▶ _WORK INSTRUCTIONS_:
All records below are to be duplicated exactly, with every picture excluded.
+-------+
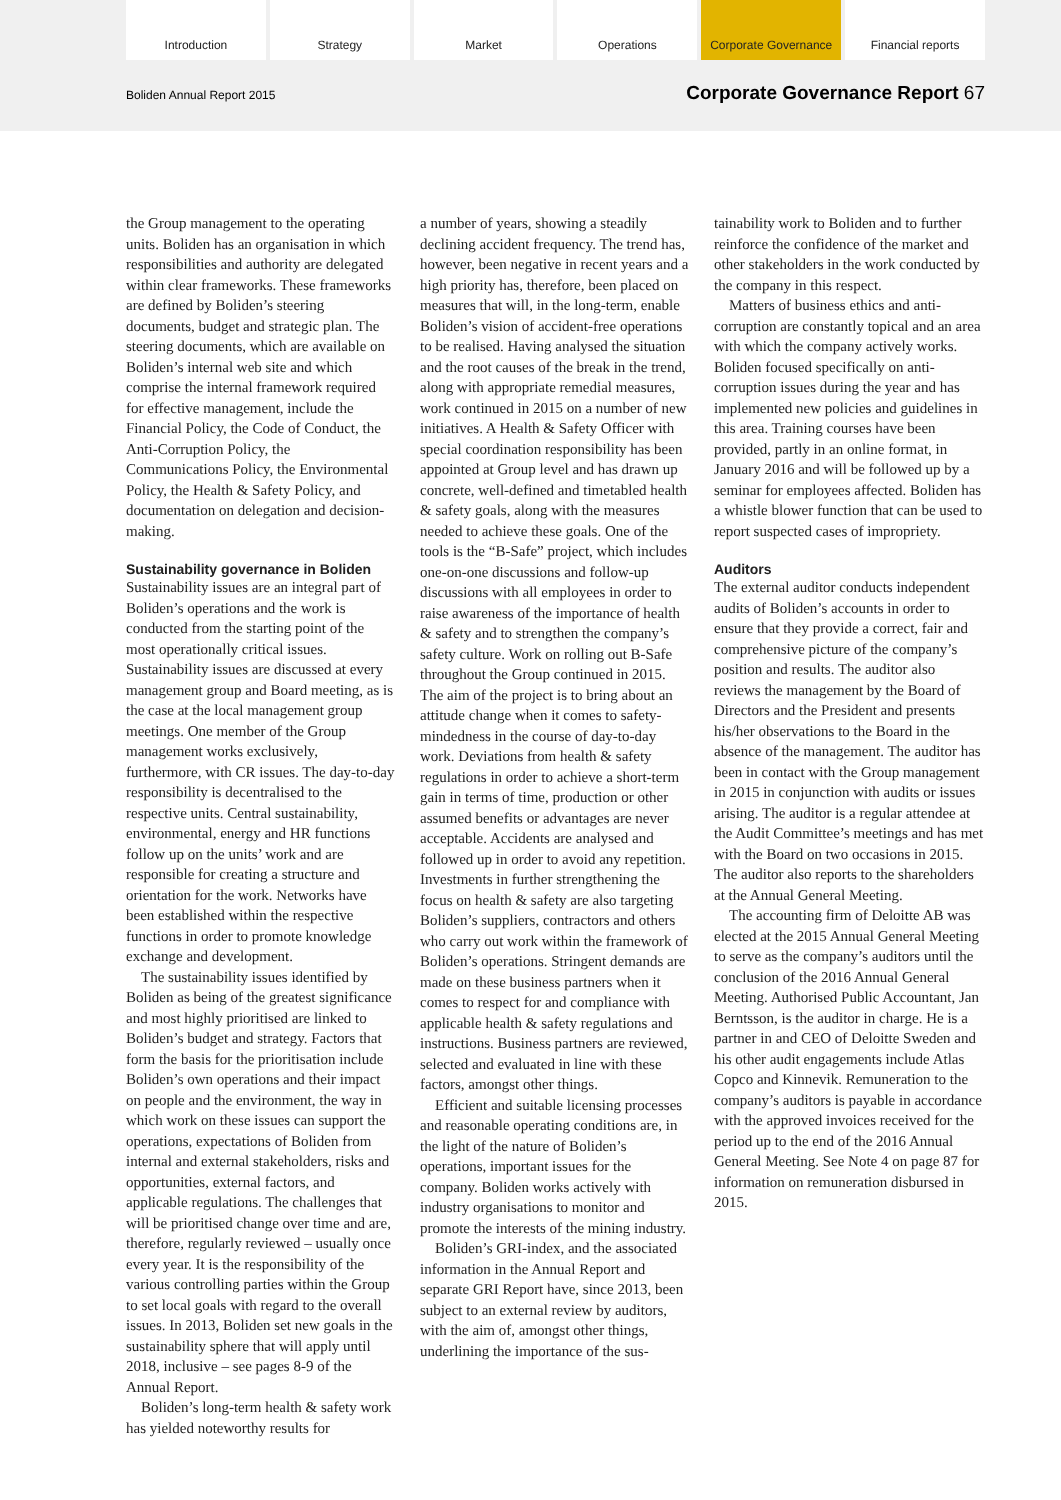Introduction Strategy Market Operations Corporate Governance Financial reports
Boliden Annual Report 2015 Corporate Governance Report 67
the Group management to the operating units. Boliden has an organisation in which responsibilities and authority are delegated within clear frameworks. These frameworks are defined by Boliden’s steering documents, budget and strategic plan. The steering documents, which are available on Boliden’s internal web site and which comprise the internal framework required for effective management, include the Financial Policy, the Code of Conduct, the Anti-Corruption Policy, the Communications Policy, the Environmental Policy, the Health & Safety Policy, and documentation on delegation and decision-making.
Sustainability governance in Boliden
Sustainability issues are an integral part of Boliden’s operations and the work is conducted from the starting point of the most operationally critical issues. Sustainability issues are discussed at every management group and Board meeting, as is the case at the local management group meetings. One member of the Group management works exclusively, furthermore, with CR issues. The day-to-day responsibility is decentralised to the respective units. Central sustainability, environmental, energy and HR functions follow up on the units’ work and are responsible for creating a structure and orientation for the work. Networks have been established within the respective functions in order to promote knowledge exchange and development.
The sustainability issues identified by Boliden as being of the greatest significance and most highly prioritised are linked to Boliden’s budget and strategy. Factors that form the basis for the prioritisation include Boliden’s own operations and their impact on people and the environment, the way in which work on these issues can support the operations, expectations of Boliden from internal and external stakeholders, risks and opportunities, external factors, and applicable regulations. The challenges that will be prioritised change over time and are, therefore, regularly reviewed – usually once every year. It is the responsibility of the various controlling parties within the Group to set local goals with regard to the overall issues. In 2013, Boliden set new goals in the sustainability sphere that will apply until 2018, inclusive – see pages 8-9 of the Annual Report.
Boliden’s long-term health & safety work has yielded noteworthy results for
a number of years, showing a steadily declining accident frequency. The trend has, however, been negative in recent years and a high priority has, therefore, been placed on measures that will, in the long-term, enable Boliden’s vision of accident-free operations to be realised. Having analysed the situation and the root causes of the break in the trend, along with appropriate remedial measures, work continued in 2015 on a number of new initiatives. A Health & Safety Officer with special coordination responsibility has been appointed at Group level and has drawn up concrete, well-defined and timetabled health & safety goals, along with the measures needed to achieve these goals. One of the tools is the “B-Safe” project, which includes one-on-one discussions and follow-up discussions with all employees in order to raise awareness of the importance of health & safety and to strengthen the company’s safety culture. Work on rolling out B-Safe throughout the Group continued in 2015. The aim of the project is to bring about an attitude change when it comes to safety-mindedness in the course of day-to-day work. Deviations from health & safety regulations in order to achieve a short-term gain in terms of time, production or other assumed benefits or advantages are never acceptable. Accidents are analysed and followed up in order to avoid any repetition. Investments in further strengthening the focus on health & safety are also targeting Boliden’s suppliers, contractors and others who carry out work within the framework of Boliden’s operations. Stringent demands are made on these business partners when it comes to respect for and compliance with applicable health & safety regulations and instructions. Business partners are reviewed, selected and evaluated in line with these factors, amongst other things.
Efficient and suitable licensing processes and reasonable operating conditions are, in the light of the nature of Boliden’s operations, important issues for the company. Boliden works actively with industry organisations to monitor and promote the interests of the mining industry.
Boliden’s GRI-index, and the associated information in the Annual Report and separate GRI Report have, since 2013, been subject to an external review by auditors, with the aim of, amongst other things, underlining the importance of the sus-
tainability work to Boliden and to further reinforce the confidence of the market and other stakeholders in the work conducted by the company in this respect.
Matters of business ethics and anti-corruption are constantly topical and an area with which the company actively works. Boliden focused specifically on anti-corruption issues during the year and has implemented new policies and guidelines in this area. Training courses have been provided, partly in an online format, in January 2016 and will be followed up by a seminar for employees affected. Boliden has a whistle blower function that can be used to report suspected cases of impropriety.
Auditors
The external auditor conducts independent audits of Boliden’s accounts in order to ensure that they provide a correct, fair and comprehensive picture of the company’s position and results. The auditor also reviews the management by the Board of Directors and the President and presents his/her observations to the Board in the absence of the management. The auditor has been in contact with the Group management in 2015 in conjunction with audits or issues arising. The auditor is a regular attendee at the Audit Committee’s meetings and has met with the Board on two occasions in 2015. The auditor also reports to the shareholders at the Annual General Meeting.
The accounting firm of Deloitte AB was elected at the 2015 Annual General Meeting to serve as the company’s auditors until the conclusion of the 2016 Annual General Meeting. Authorised Public Accountant, Jan Berntsson, is the auditor in charge. He is a partner in and CEO of Deloitte Sweden and his other audit engagements include Atlas Copco and Kinnevik. Remuneration to the company’s auditors is payable in accordance with the approved invoices received for the period up to the end of the 2016 Annual General Meeting. See Note 4 on page 87 for information on remuneration disbursed in 2015.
+-------+
▶ _SOLUTION FOR THIS TASK_:
Introduction Strategy Market Operations Corporate Governance Financial reports
Boliden Annual Report 2015 Corporate Governance Report 67
the Group management to the operating units. Boliden has an organisation in which responsibilities and authority are delegated within clear frameworks. These frameworks are defined by Boliden’s steering documents, budget and strategic plan. The steering documents, which are available on Boliden’s internal web site and which comprise the internal framework required for effective management, include the Financial Policy, the Code of Conduct, the Anti-Corruption Policy, the Communications Policy, the Environmental Policy, the Health & Safety Policy, and documentation on delegation and decision-making.
Sustainability governance in Boliden
Sustainability issues are an integral part of Boliden’s operations and the work is conducted from the starting point of the most operationally critical issues. Sustainability issues are discussed at every management group and Board meeting, as is the case at the local management group meetings. One member of the Group management works exclusively, furthermore, with CR issues. The day-to-day responsibility is decentralised to the respective units. Central sustainability, environmental, energy and HR functions follow up on the units’ work and are responsible for creating a structure and orientation for the work. Networks have been established within the respective functions in order to promote knowledge exchange and development.
The sustainability issues identified by Boliden as being of the greatest significance and most highly prioritised are linked to Boliden’s budget and strategy. Factors that form the basis for the prioritisation include Boliden’s own operations and their impact on people and the environment, the way in which work on these issues can support the operations, expectations of Boliden from internal and external stakeholders, risks and opportunities, external factors, and applicable regulations. The challenges that will be prioritised change over time and are, therefore, regularly reviewed – usually once every year. It is the responsibility of the various controlling parties within the Group to set local goals with regard to the overall issues. In 2013, Boliden set new goals in the sustainability sphere that will apply until 2018, inclusive – see pages 8-9 of the Annual Report.
Boliden’s long-term health & safety work has yielded noteworthy results for
a number of years, showing a steadily declining accident frequency. The trend has, however, been negative in recent years and a high priority has, therefore, been placed on measures that will, in the long-term, enable Boliden’s vision of accident-free operations to be realised. Having analysed the situation and the root causes of the break in the trend, along with appropriate remedial measures, work continued in 2015 on a number of new initiatives. A Health & Safety Officer with special coordination responsibility has been appointed at Group level and has drawn up concrete, well-defined and timetabled health & safety goals, along with the measures needed to achieve these goals. One of the tools is the “B-Safe” project, which includes one-on-one discussions and follow-up discussions with all employees in order to raise awareness of the importance of health & safety and to strengthen the company’s safety culture. Work on rolling out B-Safe throughout the Group continued in 2015. The aim of the project is to bring about an attitude change when it comes to safety-mindedness in the course of day-to-day work. Deviations from health & safety regulations in order to achieve a short-term gain in terms of time, production or other assumed benefits or advantages are never acceptable. Accidents are analysed and followed up in order to avoid any repetition. Investments in further strengthening the focus on health & safety are also targeting Boliden’s suppliers, contractors and others who carry out work within the framework of Boliden’s operations. Stringent demands are made on these business partners when it comes to respect for and compliance with applicable health & safety regulations and instructions. Business partners are reviewed, selected and evaluated in line with these factors, amongst other things.
Efficient and suitable licensing processes and reasonable operating conditions are, in the light of the nature of Boliden’s operations, important issues for the company. Boliden works actively with industry organisations to monitor and promote the interests of the mining industry.
Boliden’s GRI-index, and the associated information in the Annual Report and separate GRI Report have, since 2013, been subject to an external review by auditors, with the aim of, amongst other things, underlining the importance of the sus-
tainability work to Boliden and to further reinforce the confidence of the market and other stakeholders in the work conducted by the company in this respect.
Matters of business ethics and anti-corruption are constantly topical and an area with which the company actively works. Boliden focused specifically on anti-corruption issues during the year and has implemented new policies and guidelines in this area. Training courses have been provided, partly in an online format, in January 2016 and will be followed up by a seminar for employees affected. Boliden has a whistle blower function that can be used to report suspected cases of impropriety.
Auditors
The external auditor conducts independent audits of Boliden’s accounts in order to ensure that they provide a correct, fair and comprehensive picture of the company’s position and results. The auditor also reviews the management by the Board of Directors and the President and presents his/her observations to the Board in the absence of the management. The auditor has been in contact with the Group management in 2015 in conjunction with audits or issues arising. The auditor is a regular attendee at the Audit Committee’s meetings and has met with the Board on two occasions in 2015. The auditor also reports to the shareholders at the Annual General Meeting.
The accounting firm of Deloitte AB was elected at the 2015 Annual General Meeting to serve as the company’s auditors until the conclusion of the 2016 Annual General Meeting. Authorised Public Accountant, Jan Berntsson, is the auditor in charge. He is a partner in and CEO of Deloitte Sweden and his other audit engagements include Atlas Copco and Kinnevik. Remuneration to the company’s auditors is payable in accordance with the approved invoices received for the period up to the end of the 2016 Annual General Meeting. See Note 4 on page 87 for information on remuneration disbursed in 2015.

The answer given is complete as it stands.